Dem „Arbeitgeber” bleibt das Recht vorbehalten, alle Versicherungsleistungen für sich in Anspruch zu nehmen, wenn das Arbeitsverhältnis vor Eintritt des Versorgungsfalles endet, es sei denn, die Voraussetzungen für die Unverfallbarkeit gemäß § 1 Absatz 1 des Gesetzes zur Verbesserung der Betrieblichen Altersversorgung (BetrAVG) sind erfüllt. Die Unverfallbarkeit ist demzufolge gegeben, falls

  • • die versicherte Person das 35. Lebensjahr vollendet und die Versicherung zehn Jahre bestanden hat oder
  • • die versicherte Person das 35. Lebensjahr vollendet und das Arbeitsverhältnis zwölf Jahre und die Versicherung drei Jahre bestanden hat.

…”

Zum 01.07.1997 wechselte der Kläger zur Firma S Sanitär- und Heizung GmbH. Seine alte Arbeitgeberin überließ ihm die Versicherung zur Weiterführung durch die neue Arbeitgeberin. Diese war zur Fortführung der Versicherung bereit, jedoch nur mit einer Gehaltsumwandlung. Auf dieser Basis wurde die Versicherung bei im übrigen unveränderten Bedingungen weitergeführt.

Am 01.10.2004 wurde über das Vermögen der Firma S Sanitär- und Heizung GmbH das Insolvenzverfahren eröffnet und der Beklagte zum Insolvenzverwalter bestellt. Dieser kündigte das Arbeitsverhältnis mit dem Kläger insolvenzbedingt zum 31.12.2004 und legte den Betrieb still. Der Beklagte hat die Versicherung bislang nicht gekündigt und das Bezugsrecht nicht widerrufen. Er vertritt jedoch die Auffassung, dass er den Rückkaufswert aus der Versicherung zur Masse ziehen könne. Das Arbeitsgericht hat die Klage abgewiesen und zur Begründung im Wesentlichen ausgeführt, der Beklagte habe aus dem Versicherungsvertrag das Recht, das Bezugsrecht des Klägers zu widerrufen und die Versicherung an sich auszahlen zu lassen; bei Gehaltsumwandlung sei zwar arbeitsvertragliche Unverfallbarkeit eingetreten, der Beklagte als Insolvenzverwalter handele aber nicht rechtsmissbräuchlich, wenn er gleichwohl das Bezugsrecht widerrufe. Gegen dieses Urteil richtet sich die Berufung des Klägers. Er macht im Wesentlichen geltend, die Insolvenzschuldnerin habe keine eigenen Beiträge zur Versicherung geleistet und könne nicht das Recht haben, den Wert der Versicherung für sich zu vereinnahmen. Hilfsweise beruft sich der Kläger auf Schadensersatz im Fall des Widerrufs der Versicherung durch den Beklagten.

══════════════════════════════

§ Zu erstellen: Schreiben Sie aus dem Textauszug zur betrieblichen Altersversorgung den Abschnitt ab, der mit den Worten „Zum 01.07.1997 wechselte“ beginnt und mit „unveränderten Bedingungen weitergeführt.“ endet. Für die Bearbeitung zählt allein der Textauszug.

§ Inhalt des Materials:
══════════════════════════════

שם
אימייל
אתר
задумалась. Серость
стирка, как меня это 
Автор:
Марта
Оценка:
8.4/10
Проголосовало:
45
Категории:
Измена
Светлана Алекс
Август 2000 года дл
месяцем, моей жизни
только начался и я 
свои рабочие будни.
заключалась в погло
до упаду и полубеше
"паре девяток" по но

══════════════════════════════

§ Musterlösung:
Zum 01.07.1997 wechselte der Kläger zur Firma S Sanitär- und Heizung GmbH. Seine alte Arbeitgeberin überließ ihm die Versicherung zur Weiterführung durch die neue Arbeitgeberin. Diese war zur Fortführung der Versicherung bereit, jedoch nur mit einer Gehaltsumwandlung. Auf dieser Basis wurde die Versicherung bei im übrigen unveränderten Bedingungen weitergeführt.